Posted by PH on June 13, 2007
Marshall McLuhan, Resonant Interval / 1 Comment

A couple of weeks ago, in an idle moment, I picked up The Medium is the Massage again and read it from cover to cover. It took me about an hour. Since then, I’ve read it cover to cover twice more, and am constantly dipping into it. I love it.

The Medium is the Massage wasn’t actually “written” by McLuhan:

The book had in fact been composed by Jerome Agel, who had written a profile of McLuhan in 1965, and Quentin Fiore, a first-class book designer. The two selected or commissioned photographs to accompany excerpts they culled and reshaped from various writings and statements of McLuhan’s. [...] McLuhan contributed the punning title and approved the text and layouts. Agel and Fiore evidently did their work well: McLuhan changed only one word. Their mix of text and visuals was indeed a virtuoso feat. They used arresting photographs and artwork and performed interesting experiments with type, laying it upside down, on the slant, or in mirror image, switching its size from page to page, switching between regular and boldface, and so on.
Agel referred to the result as a “cubist” production. McLuhan recognized that it was an effective sales brochure for his ideas. (Marchand 1989, p.192)

Exactly forty years on, the book stands up well: it’s very digital media. The book is a riot of collages, visual puns, voice prints, excerpts from newspapers and magazines, cartoons, abstract patterns, extreme close-ups, black- and white-negative space, and runs the whole gamut of typographical experimentation. It’s the sort of thing that would be quite easy to do now, but was probably very difficult in 1967.

Set against and around this visual feast are expertly chosen and edited nuggets of McLuhan’s writing. The text bounces off the images, argues and agrees with them, works in concert and opposition.
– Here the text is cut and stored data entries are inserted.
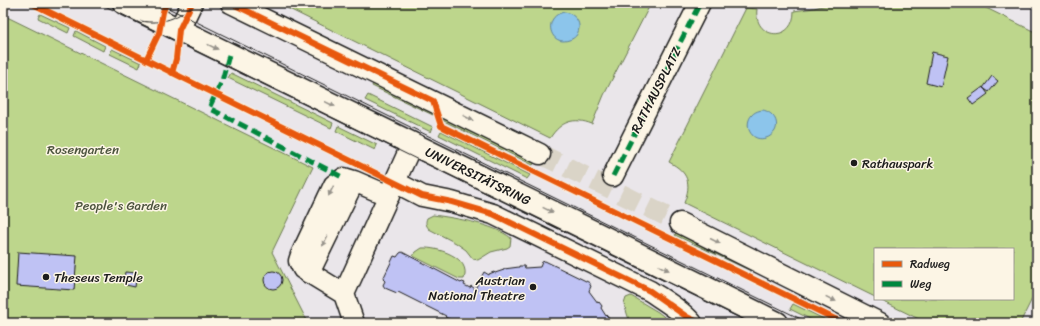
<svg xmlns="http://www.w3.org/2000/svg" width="1040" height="326" font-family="Sriracha,sans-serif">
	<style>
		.built { fill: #eae6ea; fill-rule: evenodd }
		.green { fill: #bdd68c; stroke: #6c7954 }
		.water { fill: #8cc5eb; stroke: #5f8198 }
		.building { fill: #bfc2f4; stroke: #1c1c1c }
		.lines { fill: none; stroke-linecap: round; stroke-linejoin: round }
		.minor-tunnel { stroke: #dad4c7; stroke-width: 20; stroke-dasharray: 20 10; stroke-linecap: butt }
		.minor-casing { stroke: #1c1c1c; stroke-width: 23 }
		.major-casing { stroke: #1c1c1c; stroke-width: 25 }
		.minor { stroke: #fcf5e5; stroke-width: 20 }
		.major { stroke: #fcf5e5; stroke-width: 22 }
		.tram { stroke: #1c1c1c; stroke-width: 1 }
		.quiet { stroke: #00873e; stroke-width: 5; stroke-dasharray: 10 5; stroke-linecap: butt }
		.cycleway-casing { stroke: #fcf5e5; stroke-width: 8 }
		.cycleway { stroke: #e8590c; stroke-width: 6 }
		.oneway { fill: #97938b }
		.poi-dot { fill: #1c1c1c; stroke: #fcf5e5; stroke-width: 1.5 }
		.labels { text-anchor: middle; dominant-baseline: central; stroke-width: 3; stroke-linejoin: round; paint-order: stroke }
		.street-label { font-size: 13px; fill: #1c1c1c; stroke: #fcf5e5 }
		.park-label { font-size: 13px; fill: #4c543e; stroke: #fcf5e5 }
		.poi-label { font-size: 13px; fill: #1c1c1c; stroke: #fcf5e5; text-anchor: start }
	</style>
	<rect width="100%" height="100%" fill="#fcf5e5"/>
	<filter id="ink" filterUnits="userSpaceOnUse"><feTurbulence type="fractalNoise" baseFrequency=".025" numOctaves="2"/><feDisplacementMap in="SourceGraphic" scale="8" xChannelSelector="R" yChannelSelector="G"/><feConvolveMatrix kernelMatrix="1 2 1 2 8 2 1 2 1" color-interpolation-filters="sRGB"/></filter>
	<g filter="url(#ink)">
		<path class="built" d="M3,3H1030L1037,8V323H3ZM875,249H1013V299H875Z"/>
		<path class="green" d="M277,3H651L604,95L592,124C574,117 561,121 550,138Z
			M835,3H868L877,7H882L890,3H976L1037,33V289L1020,323H927L878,299H1013V249H875V297L684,203C692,183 688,172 669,162L746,8L757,9C753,39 794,44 794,11L814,8Z
			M40,14L70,28L68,33L38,18Z
			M3,15L313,167L272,252L308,323H3Z
			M76,31L105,46L103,51L74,36Z
			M112,49L141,63L139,68L110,54Z
			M231,73L333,123L331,128L228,78Z
			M375,79L431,109L433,115L372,86Z
			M368,95L433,127L431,132L365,100Z
			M441,114L537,159L533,165L444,121Z
			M338,126L377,145L375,150L336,131Z
			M441,131L530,175L527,179L439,135Z
			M433,215C455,218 494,224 511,238L510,246L507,248L491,252L478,260L473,259L466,250L456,243L429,229C426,225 425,223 427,218Z
			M678,229L754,266L751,271L675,235Z
			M422,248C437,247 472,257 464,279H459L413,256L416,252Z
			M631,296L658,312L672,323H630L624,304L626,298Z
			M793,304L832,323H818L790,309Z"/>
		<path class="water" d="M565,12C574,14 582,22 578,32C577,36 573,39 569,40C549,47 542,15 565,12Z
			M763,110C772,112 780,121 775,131C773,134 770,137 766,138C746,144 740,112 763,110Z"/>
		<path class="building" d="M932,52L948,56L941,87L926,83Z
			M992,76L998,81L989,92L983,88Z
			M983,87L988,94L973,105L968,98Z
			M18,252L77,256L74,290L16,286Z
			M402,252L461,283L462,282L465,283L464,285L470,288L471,286L474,288L476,291V287L484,272L489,275V274L494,272L495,273L504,270V269L519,267V266H524L525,268L540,267L542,262L545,261L590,283V285L591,286L589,291L598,303L599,302L602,306L601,308L606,316L607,315L609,320L608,321L609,323H457L445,317L446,316L398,292L397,293L385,288L383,285L385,281L383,279L394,256L397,257L400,253Z
			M264 280a9 9 0 1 1 18 0a9 9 0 1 1-18 0Z
			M125,272L137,273L135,287L126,285V284L123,283Z"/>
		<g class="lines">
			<path class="minor-tunnel" d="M540,154L680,223"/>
			<defs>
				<path id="minor" d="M231,3L540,154
					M179,30L192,3
					M613,176L700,3
					M395,182L422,196L452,202L493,214L650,291C665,301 681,310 692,323
					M680,223L880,323
					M309,273L354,181
					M344,294L303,269L299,261L301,255L334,185L344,178L354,181L389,196
					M354,323L344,294L412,144"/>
				<path id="major" d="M124,3L591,231L777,323"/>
			</defs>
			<use href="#minor" class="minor-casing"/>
			<use href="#major" class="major-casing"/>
			<use href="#minor" class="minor"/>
			<use href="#major" class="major"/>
			<path class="tram" d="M99,3L750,323
				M158,3L809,323
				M141,21C161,25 180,18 194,3"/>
			<path class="quiet" d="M229,55L222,81L209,108L344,178
				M613,176L700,3"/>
			<defs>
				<path id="cycleway" d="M31,3L422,196L452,202L493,214L650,291L687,317L700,323
					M231,3L433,101L441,126L843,323
					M146,60L159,33L163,12L166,3
					M172,73L176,59L179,30L192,3"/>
			</defs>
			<use href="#cycleway" class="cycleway-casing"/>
			<use href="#cycleway" class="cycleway"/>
		</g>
		<defs><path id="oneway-solid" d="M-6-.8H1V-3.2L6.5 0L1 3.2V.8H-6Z"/></defs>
		<g class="oneway">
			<use href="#oneway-solid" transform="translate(213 47) rotate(26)"/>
			<use href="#oneway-solid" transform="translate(330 104) rotate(26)"/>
			<use href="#oneway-solid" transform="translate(468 118) rotate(27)"/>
			<use href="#oneway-solid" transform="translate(331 191) rotate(116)"/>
			<use href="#oneway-solid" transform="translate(548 210) rotate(26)"/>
			<use href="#oneway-solid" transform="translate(325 241) rotate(116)"/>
			<use href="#oneway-solid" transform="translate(715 241) rotate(27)"/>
			<use href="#oneway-solid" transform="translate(664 268) rotate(26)"/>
			<use href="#oneway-solid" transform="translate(831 299) rotate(26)"/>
		</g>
	</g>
	<g class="poi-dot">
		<circle cx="854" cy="163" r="4"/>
		<circle cx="46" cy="277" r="4"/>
		<circle cx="533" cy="287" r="4"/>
	</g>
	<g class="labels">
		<g class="street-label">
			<text transform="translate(656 90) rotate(-63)">RATHAUSPLATZ</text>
			<text transform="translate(478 176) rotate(26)">UNIVERSITÄTSRING</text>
		</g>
		<g class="park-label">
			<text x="83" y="149">Rosengarten</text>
			<text x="121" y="205">People's Garden</text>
		</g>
		<g class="poi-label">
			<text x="862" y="163">Rathauspark</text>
			<text x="54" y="277">Theseus Temple</text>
			<text x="525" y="280" text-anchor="end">Austrian<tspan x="525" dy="15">National Theatre</tspan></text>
		</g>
	</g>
	<rect width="1040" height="326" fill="none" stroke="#fcf5e5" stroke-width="16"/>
	<rect x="8" y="8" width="1024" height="310" fill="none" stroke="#1c1c1c" stroke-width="1.5" filter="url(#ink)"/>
	<rect x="874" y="248" width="140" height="52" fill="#fcf5e5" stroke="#a29e95"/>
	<rect x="882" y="261" width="20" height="6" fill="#e8590c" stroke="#a29e95"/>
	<text x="910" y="268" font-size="12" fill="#1c1c1c">Radweg</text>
	<rect x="882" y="281" width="20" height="6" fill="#00873e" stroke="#a29e95"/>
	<text x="910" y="288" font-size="12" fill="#1c1c1c">Weg</text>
</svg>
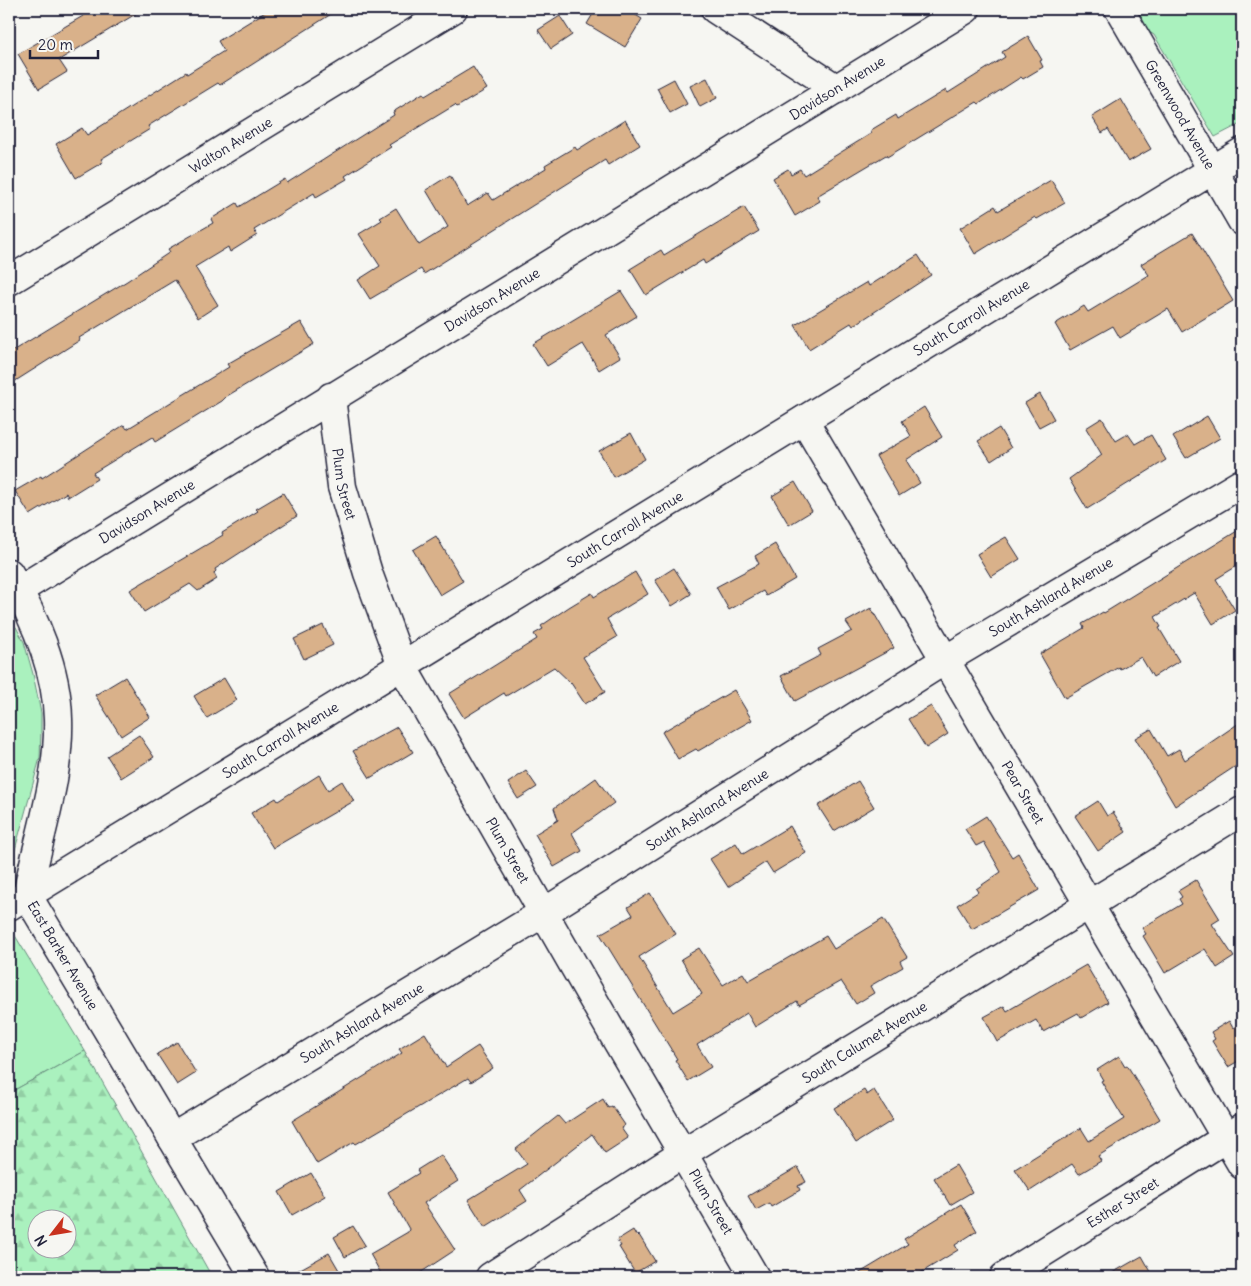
<svg xmlns="http://www.w3.org/2000/svg" width="1251" height="1286" viewBox="0 0 1251 1286" font-family="Delius,sans-serif">
<style>
.green{fill:#aaf1be;stroke:#668a7c}
.forest{fill:url(#forest-firs);stroke:#668a7c;fill-rule:evenodd}
.building{fill:#d9b18a;stroke:#22223b}
.lines{fill:none;stroke-linecap:round;stroke-linejoin:round}
.minor-casing{stroke:#22223b;stroke-width:31}
.minor{stroke:#f6f6f2;stroke-width:28}
.labels{text-anchor:middle;stroke-width:4.5;stroke-linejoin:round;paint-order:stroke}
.street-label{font-size:14px;fill:#22223b;stroke:#f6f6f2}
</style>
<defs>
<pattern id="forest-firs" width="22" height="20" patternUnits="userSpaceOnUse" patternTransform="scale(1.25)"><rect width="22" height="20" fill="#aaf1be"/><path d="M5 1l3.5 6h-7zM16 11l3.5 6h-7z" fill="#92cea4"/></pattern>
</defs>
<rect width="100%" height="100%" fill="#f6f6f2"/>
<filter id="ink" filterUnits="userSpaceOnUse"><feTurbulence type="fractalNoise" baseFrequency=".02" numOctaves="2"/><feDisplacementMap in="SourceGraphic" scale="10" xChannelSelector="R" yChannelSelector="G"/><feConvolveMatrix kernelMatrix="1 2 1 2 8 2 1 2 1" color-interpolation-filters="sRGB"/></filter>
<g filter="url(#ink)">
<!-- green -->
<g class="green">
<polygon points="1111,9 1242,9 1242,123 1215,137 1154,35"/>
<polygon points="9,623 16,627 24,642 33,674 41,713 41,731 40,758 13,857 9,859"/>
<polygon points="14,934 85,1051 9,1093 9,937"/>
</g>
<!-- forest -->
<path class="forest" d="M85 1051 212 1277H9V1093ZM38 1218H68V1248H38Z"/>
<!-- building -->
<g class="building">
<polygon points="95,9 144,9 59,60 67,72 39,89 18,54"/>
<polygon points="270,9 339,9 220,85 218,83 148,126 150,129 101,159 103,162 76,178 56,144 82,128 87,135 186,72 187,74 224,51 218,41"/>
<polygon points="596,9 626,9 642,19 625,47 587,24"/>
<polygon points="560,16 572,35 551,49 538,30"/>
<polygon points="1028,36 1042,60 1040,61 1043,67 1023,79 1021,77 979,104 977,102 887,157 886,155 817,196 820,201 795,216 773,178 788,169 791,174 800,169 804,175 872,133 871,130 896,115 898,119 946,90 948,93 1005,57 1002,52"/>
<polygon points="473,67 487,89 457,107 455,105 389,145 391,147 345,176 347,179 316,197 314,193 254,230 257,235 230,252 228,247 195,267 218,305 198,318 175,280 79,338 80,340 9,385 9,353 127,281 170,252 168,249 213,223 211,219 237,203 239,207 285,179 287,183 394,115 393,112 423,93 425,96"/>
<polygon points="707,78 717,98 700,107 690,86"/>
<polygon points="674,79 687,104 670,113 657,88"/>
<polygon points="1121,99 1151,149 1128,162 1108,129 1102,133 1092,117"/>
<polygon points="625,120 640,145 608,165 605,160 424,274 421,269 370,299 358,280 380,266 359,234 382,220 380,218 396,208 419,245 448,227 426,190 450,175 467,206 488,193 493,200 546,168 545,165 575,147 577,150"/>
<polygon points="1051,180 1065,203 1037,219 1035,217 975,254 960,228 995,206 998,211"/>
<polygon points="744,207 759,231 705,264 703,260 646,295 630,269 661,250 664,255"/>
<polygon points="1192,233 1233,301 1182,332 1168,309 1120,338 1113,326 1070,350 1055,324 1084,306 1088,312 1149,275 1141,264"/>
<polygon points="918,255 931,275 853,326 851,323 809,349 795,325 867,282 869,286"/>
<polygon points="621,291 637,316 606,335 620,357 599,370 583,344 547,366 533,344"/>
<polygon points="301,322 314,344 227,396 222,401 155,442 152,437 93,473 97,479 68,497 66,493 30,515 15,491 41,476 42,478 124,425 127,429 168,404 229,367 227,364"/>
<polygon points="1040,394 1054,419 1039,427 1025,403"/>
<polygon points="924,407 942,437 906,460 920,483 899,496 876,456 911,436 902,421"/>
<polygon points="1207,416 1220,438 1186,458 1173,437"/>
<polygon points="1102,418 1116,441 1128,434 1135,444 1151,435 1166,460 1087,509 1069,479 1102,455 1086,428"/>
<polygon points="999,428 1011,448 991,461 978,441"/>
<polygon points="631,433 645,459 614,477 599,451"/>
<polygon points="795,482 812,511 789,525 772,496"/>
<polygon points="283,493 297,516 215,569 216,571 214,573 217,579 198,591 190,584 144,612 130,590 223,535 222,533 258,511 256,509"/>
<polygon points="1242,528 1242,563 1216,579 1235,610 1213,624 1194,593 1155,617 1161,627 1159,628 1179,661 1153,677 1141,657 1120,669 1119,667 1065,698 1040,654 1084,628 1082,624 1103,612 1104,613"/>
<polygon points="436,536 463,581 440,595 413,550"/>
<polygon points="1006,537 1020,559 991,577 977,554"/>
<polygon points="775,544 795,579 766,596 763,591 729,610 716,587 759,564 755,556"/>
<polygon points="674,568 691,594 672,606 655,580"/>
<polygon points="635,572 648,594 607,619 617,637 583,657 605,692 585,704 571,683 554,667 506,696 504,693 464,718 449,694 537,639 534,634 543,629 541,626 569,607 592,593 594,597"/>
<polygon points="871,608 894,648 795,701 781,676 821,655 818,649 852,631 846,622"/>
<polygon points="323,625 333,645 304,659 294,639"/>
<polygon points="125,677 150,717 121,736 95,695"/>
<polygon points="224,678 237,700 207,718 194,696"/>
<polygon points="734,690 752,720 698,751 696,749 678,759 662,732"/>
<polygon points="931,706 948,734 926,748 908,719"/>
<polygon points="1242,721 1242,762 1175,806 1135,738 1151,729 1167,756 1179,749 1185,760"/>
<polygon points="397,727 413,752 370,778 353,751"/>
<polygon points="139,735 154,757 121,778 107,756"/>
<polygon points="526,771 537,787 518,799 508,783"/>
<polygon points="319,775 328,790 342,781 354,801 273,848 251,813 276,798 278,801"/>
<polygon points="596,778 614,803 572,833 582,851 554,867 535,834 558,820 554,808"/>
<polygon points="858,781 874,807 834,831 818,806"/>
<polygon points="1098,801 1107,816 1113,812 1126,832 1098,851 1075,816"/>
<polygon points="986,816 1012,857 1018,853 1039,890 972,929 957,905 978,892 976,889 1001,872 984,842 976,846 965,829"/>
<polygon points="790,826 806,853 773,873 766,862 728,887 710,859 736,843 743,854"/>
<polygon points="1196,880 1220,919 1212,924 1234,957 1217,968 1205,949 1165,973 1143,936 1146,934 1142,928 1182,904 1179,899 1182,897 1178,891"/>
<polygon points="650,893 676,934 639,957 673,1012 702,994 681,959 699,948 723,985 743,973 748,981 826,936 834,949 883,919 907,957 900,961 903,967 870,986 874,993 856,1004 841,981 799,1005 797,1001 755,1027 747,1013 697,1045 711,1067 688,1081 675,1060 677,1059 600,934 633,915 628,907"/>
<polygon points="1086,965 1108,1002 1081,1018 1078,1013 1043,1032 1036,1020 997,1042 984,1017 1004,1006 1007,1011"/>
<polygon points="1229,1021 1233,1028 1242,1022 1242,1059 1228,1067 1212,1041 1215,1039 1211,1032"/>
<polygon points="425,1033 446,1067 478,1046 493,1068 471,1082 468,1078 356,1144 354,1142 317,1164 292,1121 402,1053 399,1049"/>
<polygon points="177,1042 196,1073 177,1085 157,1054"/>
<polygon points="1119,1056 1125,1066 1127,1065 1160,1119 1098,1156 1101,1161 1079,1174 1072,1164 1030,1191 1015,1169 1081,1128 1089,1141 1124,1119 1101,1081 1103,1080 1097,1070"/>
<polygon points="864,1090 867,1095 874,1090 893,1120 856,1143 834,1108"/>
<polygon points="603,1099 608,1108 612,1106 625,1125 621,1128 628,1138 605,1153 592,1134 520,1190 527,1201 485,1227 468,1200 527,1164 516,1149 558,1116 565,1124"/>
<polygon points="441,1155 458,1181 424,1203 455,1250 414,1277 383,1277 370,1254 408,1232 409,1229 388,1192 419,1173 417,1170"/>
<polygon points="956,1165 972,1192 950,1205 934,1178"/>
<polygon points="798,1167 806,1182 798,1186 800,1190 771,1207 769,1203 756,1210 748,1196"/>
<polygon points="311,1173 325,1196 292,1215 279,1192"/>
<polygon points="961,1204 977,1231 955,1245 958,1250 914,1277 853,1277 908,1244 904,1239"/>
<polygon points="353,1226 365,1245 345,1257 334,1237"/>
<polygon points="633,1230 637,1237 639,1235 655,1261 635,1273 619,1247 621,1246 617,1240"/>
<polygon points="329,1253 343,1277 286,1277"/>
<polygon points="1142,1256 1154,1277 1105,1277"/>
</g>
<g class="lines">
<defs>
<g id="minor">
<polyline points="715,9 837,89"/>
<path id="s1" d="M1119 9 1242 221"/>
<path id="s2" d="M9 281 453 9"/>
<path id="s3" d="M331 397 342 487 368 573 402 666 613 1034 755 1277"/>
<path id="s4" d="M804 420 1242 1165"/>
<path id="s5" d="M9 573C34 617 57 668 58 719 60 777 38 839 27 895L255 1277"/>
<path id="s6" d="M19 590 966 9"/>
<path id="s7" d="M9 906 1242 152"/>
<path id="s8" d="M172 1138 543 913 945 660 1242 483"/>
<path id="s9" d="M490 1277 682 1154 1242 811"/>
<path id="s10" d="M1004 1277 1242 1128"/>
</g>
</defs>
<!-- minor casing -->
<use href="#minor" class="minor-casing"/>
<!-- minor -->
<use href="#minor" class="minor"/>
</g>
</g>
<g class="labels">
<!-- street labels -->
<g class="street-label">
<text dy="5" stroke="none"><textPath href="#s6" startOffset="960">Davidson Avenue</textPath></text>
<text dy="5" stroke="none"><textPath href="#s1" startOffset="122">Greenwood Avenue</textPath></text>
<text dy="5" stroke="none"><textPath href="#s2" startOffset="260">Walton Avenue</textPath></text>
<text dy="5" stroke="none"><textPath href="#s6" startOffset="555">Davidson Avenue</textPath></text>
<text dy="5" stroke="none"><textPath href="#s7" startOffset="1128">South Carroll Avenue</textPath></text>
<text dy="5" stroke="none"><textPath href="#s3" startOffset="88">Plum Street</textPath></text>
<text dy="5" stroke="none"><textPath href="#s6" startOffset="150">Davidson Avenue</textPath></text>
<text dy="5" stroke="none"><textPath href="#s7" startOffset="722">South Carroll Avenue</textPath></text>
<text dy="5" stroke="none"><textPath href="#s8" startOffset="1032">South Ashland Avenue</textPath></text>
<text dy="5" stroke="none"><textPath href="#s7" startOffset="318">South Carroll Avenue</textPath></text>
<text dy="5" stroke="none"><textPath href="#s4" startOffset="432">Pear Street</textPath></text>
<text dy="5" stroke="none"><textPath href="#s8" startOffset="628">South Ashland Avenue</textPath></text>
<text dy="5" stroke="none"><textPath href="#s3" startOffset="492">Plum Street</textPath></text>
<text dy="5" stroke="none"><textPath href="#s5" startOffset="405">East Barker Avenue</textPath></text>
<text dy="5" stroke="none"><textPath href="#s8" startOffset="222">South Ashland Avenue</textPath></text>
<text dy="5" stroke="none"><textPath href="#s9" startOffset="442">South Calumet Avenue</textPath></text>
<text dy="5" stroke="none"><textPath href="#s3" startOffset="898">Plum Street</textPath></text>
<text dy="5" stroke="none"><textPath href="#s10" startOffset="140">Esther Street</textPath></text>
</g>
</g>
<!-- margin -->
<rect width="1251" height="1286" fill="none" stroke="#f6f6f2" stroke-width="30"/>
<rect x="15" y="15" width="1221" height="1256" fill="none" stroke="#22223b" stroke-width="2" filter="url(#ink)"/>
<!-- north arrow -->
<g transform="translate(52 1234) rotate(239)"><circle r="24" fill="#f6f6f2" stroke="#a1a1a9"/>
<path d="M0-4L9 19L0 12L-9 19Z" fill="#c8321e"/>
<text y="-8" font-size="14" font-weight="bold" text-anchor="middle" fill="#22223b">N</text>
</g>
<!-- scale -->
<path d="M30 50v8h68v-8" fill="none" stroke="#22223b" stroke-width="2.5"/>
<text x="38" y="50" font-size="15" fill="#22223b" stroke="#f6f6f2" stroke-width="4" paint-order="stroke">20 m</text>
</svg>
It resonates. It’s metaphoric.

The Medium is the Massage remains McLuhan’s bestselling book, and it’s easy to see why: the brevity, the condensation, the humour, the life offered by the interplay between text and image. It’s deep and entertaining. As an introduction to McLuhan it is second to none.

References
Marchand, P. (1989) Marshall McLuhan: The Medium and the Messenger. New York: Tickner & Fields.
McLuhan, M. & Fiore, Q. (1967) The Medium is the Massage. San Francisco: Hardwired.